White had a chance to hit a fourth home run in the game when he faced Golden again in the ninth. He took a rip and lined a double to the base of the wall in right near the foul line.
Asked whether he was trying for a home run, White told the Los Angeles Times, “I wasn’t thinking so much about that as the fact that the first pitch might come pretty close to me. Then, when I did hit the ball, it looked for a second or two like it might hook in there for another homer.”
Two weeks later, with Johnny Keane managing the club, the Cardinals faced consecutive twi-night doubleheaders against the Cubs at St. Louis.

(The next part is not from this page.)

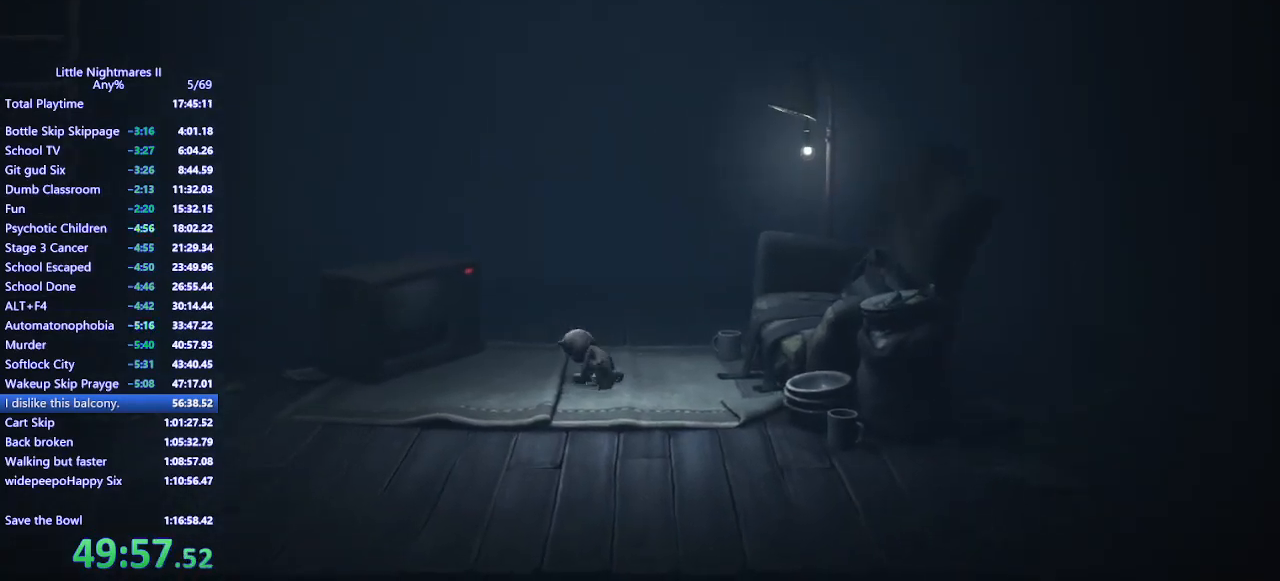
{"keys": ["a"], "mouse": ["mb4"], "events": []}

White produced 14 hits in 18 at-bats in the four games, all won by the Cardinals.
When Cobb achieved the mark while playing for the Tigers against the Athletics at Philadelphia in 1912, he was 14-for-19. Cobb had seven hits in 11 at-bats in the doubleheader played July 17 and, after an off day for the teams, he was 7-for-8 in the doubleheader played July 19.

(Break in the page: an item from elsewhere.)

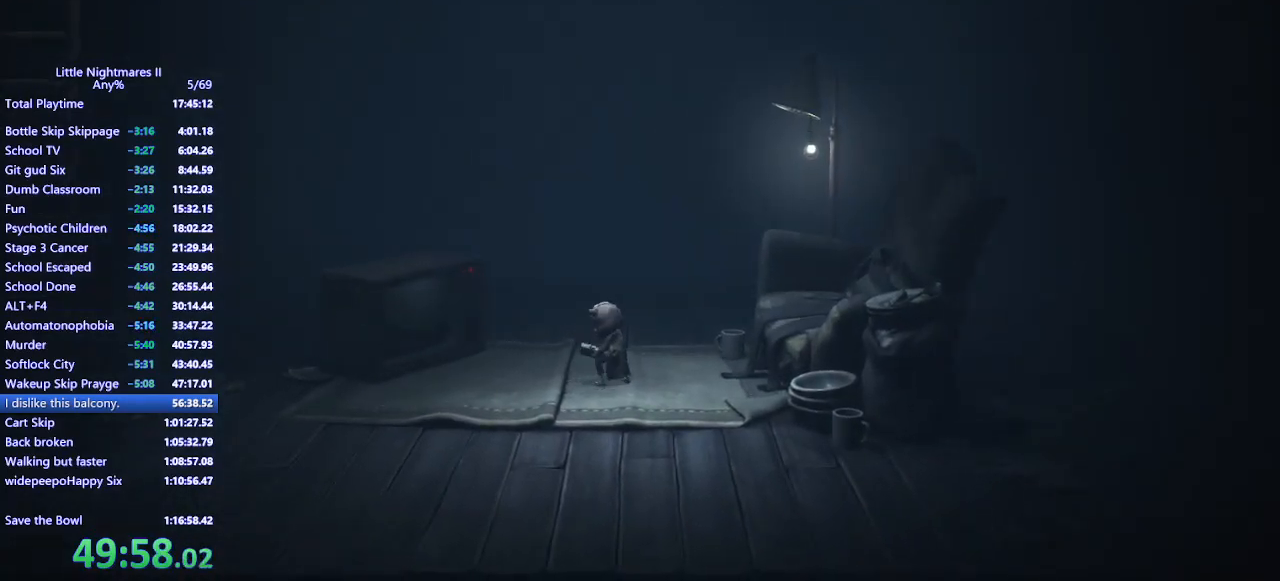
{"keys": ["a"], "mouse": ["mb4"], "events": []}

In an eerie bit of serendipity, White’s record-tying performances occurred on almost the same exact July dates as when Cobb achieved the feat. In addition, Cobb died on July 17, 1961, the same day White played the first of the two doubleheaders.
White was 8-for-10 in the July 17 doubleheader against the Cubs.
In the first game, he was 4-for-5, getting three singles against starter Don Cardwell and another single versus Don Elston. Boxscore
White went 4-for-5 again in the second game. He had a double and a single against starter Jim Brewer and two singles versus Barney Schultz. Boxscore
Julian Javier also had eight hits, including seven in succession, for the Cardinals in the doubleheader.
The second game didn’t end until nearly 1 a.m. When White got home, he sat up with an ailing child and didn’t get any sleep, the Associated Press reported.
In the morning, White fulfilled a commitment to instruct youngsters at a baseball clinic at a local park from 10 a.m. to noon. According to the Post-Dispatch, White had lunch after the clinic, went to Busch Stadium and took a 45-minute nap in the trainer’s room before batting practice.
Showing no signs of fatigue, White was 3-for-4 in the opener of the July 18 doubleheader. He had two singles and a home run against starter Glen Hobbie. Boxscore
In the second game, White again was 3-for-4. He had a pair of triples, one against reliever Mel Wright and the other versus Don Elston. The hit that tied Cobb’s record was a double against Bob Anderson that “just escaped Ed Bouchee’s leap at first base,” the Chicago Tribune reported. Boxscore
Asked about tying the record, White told the Post-Dispatch, “It feels good to win two more ballgames.”
For the two doubleheaders, White had nine singles, two doubles, two triples and a home run.
White had a .417 on-base percentage in July 1961 and hit .331 for the month.
He finished the season with these numbers: .286 batting average, 28 doubles, 11 triples, 20 home runs and 90 RBI. Against the Cubs, he had 33 hits in 21 games and batted .371.